Multimedia Container Format is an unfinished container format specification and a predecessor of Matroska. The project has been abandoned since early 2004, but many of its innovative features found their way into Matroska.
History
MCF was the first project to create an open and flexible media container format that could encapsulate multiple video, audio and subtitle streams in one file. The project was started in 2000 by the developer Lasse Kärkkäinen as an attempt to improve the aging AVI format. The first draft specification was published in 2001. At first the project generated some confusion about its intended goals. This was solved when the lead developer created a simple player for the format which supported embedded subtitles, which sparked interest and the community began to grow. Several new features were added and the specification refined. The crucial event in the project's history was the invention of EBML in the fall of 2002, a binary meta-format inspired by XML, by the programmerSteve Lhomme, quickly followed by a six months long coding break by Kärkkäinen due to military service. Since MCF was deemed nearly release-ready at the time, EBML was not accepted, which led Lhomme to fork his own Matroska project based on EBML. Due to the absence of the lead developer, most of the interest quickly shifted to the new project; by the time Kärkkäinen returned from the army, the developer community around MCF had completely disintegrated. Lack of manpower and educational commitments caused Kärkkäinen's attempts at reviving the project to fail. The final specifications were never published, and the last news entry on the project's SourceForge web page is dated September 6th, 2003.
Features
One of the objectives of the new format was to simplify its handling by players.
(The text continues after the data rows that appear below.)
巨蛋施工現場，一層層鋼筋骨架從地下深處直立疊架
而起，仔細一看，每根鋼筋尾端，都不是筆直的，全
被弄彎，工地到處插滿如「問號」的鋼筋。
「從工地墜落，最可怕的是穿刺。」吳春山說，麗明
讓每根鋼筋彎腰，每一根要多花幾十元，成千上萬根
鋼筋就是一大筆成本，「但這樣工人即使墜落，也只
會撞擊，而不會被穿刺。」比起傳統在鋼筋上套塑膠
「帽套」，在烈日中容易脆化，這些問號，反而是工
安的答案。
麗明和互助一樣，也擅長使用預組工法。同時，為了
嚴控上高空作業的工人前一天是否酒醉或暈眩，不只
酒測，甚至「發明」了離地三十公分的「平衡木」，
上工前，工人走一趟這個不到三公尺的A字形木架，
This was to be done by making it feature-complete, eliminating the need for third-party extensions and actively discouraging them. Because of the simple, fixed structure, the time required to read and parse the header information was minimal. The small size of the header, which at the same time contained all the important data, facilitated quick scanning of collections of MCF files, even over slow network links. The key feature of MCF was being able to store several chapters of video, menus, subtitles in several languages and multiple audio streams in the same file. At the same time, the content could be split between several files called segments; assembling the segments into a complete movie was automatic, given the segments were all present. Segments could also be played separately, and overlap between segments was customizable. The format also allowed for variable frame rate video. To verify integrity, CRC32 checksums were embedded into the file, and digital signatures were supported. A degree of resilience was built into the parser, allowing for playback of partially corrupted movies. MCF's per-frame overhead was considerably lower than AVI, and comparable to Matroska.
Limits
The limits of the MCF format were based on human perception and expectations of progress in bitrates of video. The time code precision of the format is limited to 1 ms. The addressing in the file is limited to 64 bits, which is extremely large. Frame size is limited by 32-bit frame size number, limiting frame size at 4 GiB. Time codes are stored as 40-bit integers, which caps maximum movie length at approximately 35 years. The number of distinct streams in one file is 216, or 65536. A movie can be split into a maximum of 255 segments.